BEGIN EXTRACTED MATERIAL

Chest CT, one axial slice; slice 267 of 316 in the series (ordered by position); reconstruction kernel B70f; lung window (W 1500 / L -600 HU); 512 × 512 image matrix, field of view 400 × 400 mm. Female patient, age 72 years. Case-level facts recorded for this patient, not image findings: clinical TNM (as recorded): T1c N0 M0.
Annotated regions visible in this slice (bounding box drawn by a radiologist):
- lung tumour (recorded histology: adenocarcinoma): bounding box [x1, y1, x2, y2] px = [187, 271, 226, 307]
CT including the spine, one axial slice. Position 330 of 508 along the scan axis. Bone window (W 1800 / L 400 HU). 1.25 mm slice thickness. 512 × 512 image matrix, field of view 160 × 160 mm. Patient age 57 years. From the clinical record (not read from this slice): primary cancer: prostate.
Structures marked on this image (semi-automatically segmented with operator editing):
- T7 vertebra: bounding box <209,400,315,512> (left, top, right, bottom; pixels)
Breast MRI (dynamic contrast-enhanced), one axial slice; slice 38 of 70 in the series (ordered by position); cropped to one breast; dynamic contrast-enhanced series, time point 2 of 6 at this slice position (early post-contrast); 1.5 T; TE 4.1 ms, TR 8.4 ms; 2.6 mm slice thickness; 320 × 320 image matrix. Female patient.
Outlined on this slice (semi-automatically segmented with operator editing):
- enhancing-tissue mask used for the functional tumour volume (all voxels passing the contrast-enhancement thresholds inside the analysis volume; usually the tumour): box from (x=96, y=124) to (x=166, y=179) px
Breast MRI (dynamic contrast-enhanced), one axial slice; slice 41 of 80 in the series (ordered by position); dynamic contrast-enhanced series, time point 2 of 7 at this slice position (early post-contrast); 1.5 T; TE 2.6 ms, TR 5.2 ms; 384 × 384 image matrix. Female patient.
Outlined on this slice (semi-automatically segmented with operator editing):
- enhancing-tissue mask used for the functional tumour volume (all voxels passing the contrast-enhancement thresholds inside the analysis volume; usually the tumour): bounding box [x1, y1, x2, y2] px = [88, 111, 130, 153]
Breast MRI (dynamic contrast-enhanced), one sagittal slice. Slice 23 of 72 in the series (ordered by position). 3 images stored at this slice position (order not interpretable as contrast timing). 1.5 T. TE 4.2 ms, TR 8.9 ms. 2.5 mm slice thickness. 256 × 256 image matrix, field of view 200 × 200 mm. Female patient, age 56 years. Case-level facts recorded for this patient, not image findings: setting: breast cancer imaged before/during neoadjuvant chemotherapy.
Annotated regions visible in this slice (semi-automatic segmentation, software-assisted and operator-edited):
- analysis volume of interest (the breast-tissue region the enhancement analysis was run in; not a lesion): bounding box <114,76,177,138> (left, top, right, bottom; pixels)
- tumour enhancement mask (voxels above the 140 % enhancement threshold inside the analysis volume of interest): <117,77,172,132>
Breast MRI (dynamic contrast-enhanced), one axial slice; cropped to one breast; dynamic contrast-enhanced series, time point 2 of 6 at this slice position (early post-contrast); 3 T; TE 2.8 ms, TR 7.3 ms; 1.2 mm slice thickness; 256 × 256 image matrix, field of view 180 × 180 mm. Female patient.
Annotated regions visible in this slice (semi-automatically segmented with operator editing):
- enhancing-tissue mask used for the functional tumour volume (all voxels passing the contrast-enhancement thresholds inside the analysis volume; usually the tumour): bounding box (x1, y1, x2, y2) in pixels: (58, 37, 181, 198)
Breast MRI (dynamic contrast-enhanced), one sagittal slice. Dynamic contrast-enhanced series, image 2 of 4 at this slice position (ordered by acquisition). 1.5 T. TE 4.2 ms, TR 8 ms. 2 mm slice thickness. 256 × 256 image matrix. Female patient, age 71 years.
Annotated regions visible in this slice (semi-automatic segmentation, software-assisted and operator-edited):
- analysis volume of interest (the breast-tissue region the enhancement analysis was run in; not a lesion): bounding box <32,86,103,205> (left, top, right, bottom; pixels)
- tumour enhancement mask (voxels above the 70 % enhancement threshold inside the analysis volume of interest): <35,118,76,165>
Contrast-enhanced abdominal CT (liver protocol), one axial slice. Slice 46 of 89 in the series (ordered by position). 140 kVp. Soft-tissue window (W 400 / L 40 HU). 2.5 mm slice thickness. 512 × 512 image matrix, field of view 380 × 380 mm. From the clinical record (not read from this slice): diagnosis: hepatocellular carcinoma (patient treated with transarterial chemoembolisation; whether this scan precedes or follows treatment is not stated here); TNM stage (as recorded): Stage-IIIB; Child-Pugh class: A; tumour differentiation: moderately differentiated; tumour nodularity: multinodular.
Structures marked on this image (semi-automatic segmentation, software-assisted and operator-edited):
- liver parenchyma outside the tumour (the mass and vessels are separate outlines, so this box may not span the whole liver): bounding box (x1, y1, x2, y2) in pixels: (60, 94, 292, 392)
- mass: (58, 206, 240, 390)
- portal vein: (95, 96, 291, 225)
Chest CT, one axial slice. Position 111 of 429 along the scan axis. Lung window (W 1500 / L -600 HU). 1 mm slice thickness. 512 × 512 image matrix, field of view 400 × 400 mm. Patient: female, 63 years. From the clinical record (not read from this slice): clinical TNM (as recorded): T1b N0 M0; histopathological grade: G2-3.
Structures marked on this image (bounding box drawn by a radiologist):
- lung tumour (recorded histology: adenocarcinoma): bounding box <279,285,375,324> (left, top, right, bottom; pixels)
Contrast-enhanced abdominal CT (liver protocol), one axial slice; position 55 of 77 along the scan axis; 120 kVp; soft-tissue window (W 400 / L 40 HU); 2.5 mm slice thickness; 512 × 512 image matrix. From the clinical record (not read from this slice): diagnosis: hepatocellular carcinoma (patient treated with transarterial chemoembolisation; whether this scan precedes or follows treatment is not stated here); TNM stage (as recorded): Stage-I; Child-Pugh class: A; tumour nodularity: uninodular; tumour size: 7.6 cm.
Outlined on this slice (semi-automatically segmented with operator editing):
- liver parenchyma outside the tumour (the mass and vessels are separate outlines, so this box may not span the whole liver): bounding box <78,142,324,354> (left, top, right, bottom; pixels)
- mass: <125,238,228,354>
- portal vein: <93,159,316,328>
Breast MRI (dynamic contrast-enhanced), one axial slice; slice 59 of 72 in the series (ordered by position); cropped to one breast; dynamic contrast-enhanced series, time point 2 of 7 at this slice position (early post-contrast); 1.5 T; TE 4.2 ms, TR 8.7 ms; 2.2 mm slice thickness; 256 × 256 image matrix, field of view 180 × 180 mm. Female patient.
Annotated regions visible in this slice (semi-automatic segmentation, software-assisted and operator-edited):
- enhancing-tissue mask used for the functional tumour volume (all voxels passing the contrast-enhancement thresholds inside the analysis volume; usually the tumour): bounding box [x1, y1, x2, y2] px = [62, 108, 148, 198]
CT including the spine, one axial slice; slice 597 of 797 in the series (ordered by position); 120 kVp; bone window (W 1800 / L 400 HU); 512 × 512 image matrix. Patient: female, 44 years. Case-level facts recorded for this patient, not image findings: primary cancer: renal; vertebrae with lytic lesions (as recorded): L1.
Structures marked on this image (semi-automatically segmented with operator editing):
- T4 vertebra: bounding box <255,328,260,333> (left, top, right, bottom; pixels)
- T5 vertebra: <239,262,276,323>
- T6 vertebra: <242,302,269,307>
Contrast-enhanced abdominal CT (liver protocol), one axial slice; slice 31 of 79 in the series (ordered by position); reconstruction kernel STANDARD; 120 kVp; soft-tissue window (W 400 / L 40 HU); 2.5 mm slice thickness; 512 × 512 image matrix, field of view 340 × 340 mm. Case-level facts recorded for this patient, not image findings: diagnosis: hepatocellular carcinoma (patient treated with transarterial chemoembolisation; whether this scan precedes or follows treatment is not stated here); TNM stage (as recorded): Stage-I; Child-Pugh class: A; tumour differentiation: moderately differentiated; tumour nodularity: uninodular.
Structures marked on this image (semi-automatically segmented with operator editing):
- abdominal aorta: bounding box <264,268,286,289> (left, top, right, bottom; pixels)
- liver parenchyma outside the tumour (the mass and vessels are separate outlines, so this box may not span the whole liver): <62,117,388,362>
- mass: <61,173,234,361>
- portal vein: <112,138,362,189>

END EXTRACTED MATERIAL

ASSIGNMENT – Write out exactly the lines above from the line with "(x=166, y=179) px" through the line with "Annotated regions visible in this slice (semi-automatically", both of them included, and leave out all other lines.

EXERCISE RESPONSE –
- enhancing-tissue mask used for the functional tumour volume (all voxels passing the contrast-enhancement thresholds inside the analysis volume; usually the tumour): box from (x=96, y=124) to (x=166, y=179) px
Breast MRI (dynamic contrast-enhanced), one axial slice; slice 41 of 80 in the series (ordered by position); dynamic contrast-enhanced series, time point 2 of 7 at this slice position (early post-contrast); 1.5 T; TE 2.6 ms, TR 5.2 ms; 384 × 384 image matrix. Female patient.
Outlined on this slice (semi-automatically segmented with operator editing):
- enhancing-tissue mask used for the functional tumour volume (all voxels passing the contrast-enhancement thresholds inside the analysis volume; usually the tumour): bounding box [x1, y1, x2, y2] px = [88, 111, 130, 153]
Breast MRI (dynamic contrast-enhanced), one sagittal slice. Slice 23 of 72 in the series (ordered by position). 3 images stored at this slice position (order not interpretable as contrast timing). 1.5 T. TE 4.2 ms, TR 8.9 ms. 2.5 mm slice thickness. 256 × 256 image matrix, field of view 200 × 200 mm. Female patient, age 56 years. Case-level facts recorded for this patient, not image findings: setting: breast cancer imaged before/during neoadjuvant chemotherapy.
Annotated regions visible in this slice (semi-automatic segmentation, software-assisted and operator-edited):
- analysis volume of interest (the breast-tissue region the enhancement analysis was run in; not a lesion): bounding box <114,76,177,138> (left, top, right, bottom; pixels)
- tumour enhancement mask (voxels above the 140 % enhancement threshold inside the analysis volume of interest): <117,77,172,132>
Breast MRI (dynamic contrast-enhanced), one axial slice; cropped to one breast; dynamic contrast-enhanced series, time point 2 of 6 at this slice position (early post-contrast); 3 T; TE 2.8 ms, TR 7.3 ms; 1.2 mm slice thickness; 256 × 256 image matrix, field of view 180 × 180 mm. Female patient.
Annotated regions visible in this slice (semi-automatically segmented with operator editing):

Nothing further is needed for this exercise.